Yet the Campaign's effort to coordinate faculty support reflect the nature of their organization. With only a handful of professors three months ago, the ranks of supporting Faculty have swelled to nearly eight times that number.

Since the rally, the list of faculty has grown to 115, with everybody from department chairs to lecturers signing their name to a mass letter to the administration.

Faculty notables on the list span the political spectrum, including Institute of Politics Director Alan K. Simpson, a former Republican senator from Wyoming, to Bradshaw Professor of Public Policy Mary Jo Bane, an adviser in the Clinton administration who resigned after the 1996 welfare bill.

James L. Kugel, Starr professor of classical and modern Jewish and Hebrew literature and of comparative literature, teacher of this semester's largest class, Literature and Arts C-37, "The Bible and Its Interpreters," also gave his approval.

A mere three months ago, the situation was vastly different.

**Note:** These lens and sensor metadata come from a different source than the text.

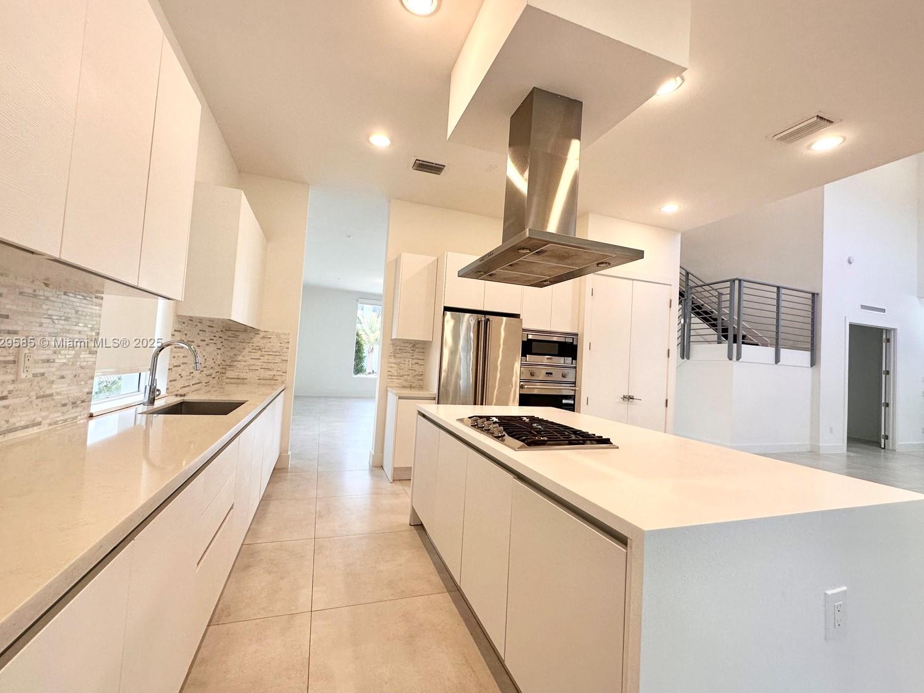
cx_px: 459
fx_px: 400
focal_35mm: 15
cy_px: 343
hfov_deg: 98.2
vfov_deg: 81.8
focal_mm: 2.22
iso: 125
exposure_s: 1/120
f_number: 2.2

When Harvard Law School's Carter Professor of General Jurisprudence Duncan M. Kennedy spoke at the campaign's rally in late February, he was in a distinct minority of faculty who publicly supported the campaign.

After the February rally, campaign members began gathering faculty supporters on personal basis, approaching their own professors after class and at office hours.

Aaron D. Bartley, a first-year law school student with prior organizing experience, approached Kennedy during his office hours to ask for his support.

Other professors who were personally approached included Pratap B. Mehta, associate professor of government and of social studies, and Patricia Sullivan, visiting lecturer on Afro-American Studies.

More professors joined the campaign during the widely-attended Rally for Justice protest outside of University Hall in early March, including DuBois Professor of the Humanities Henry Louis Gates Jr.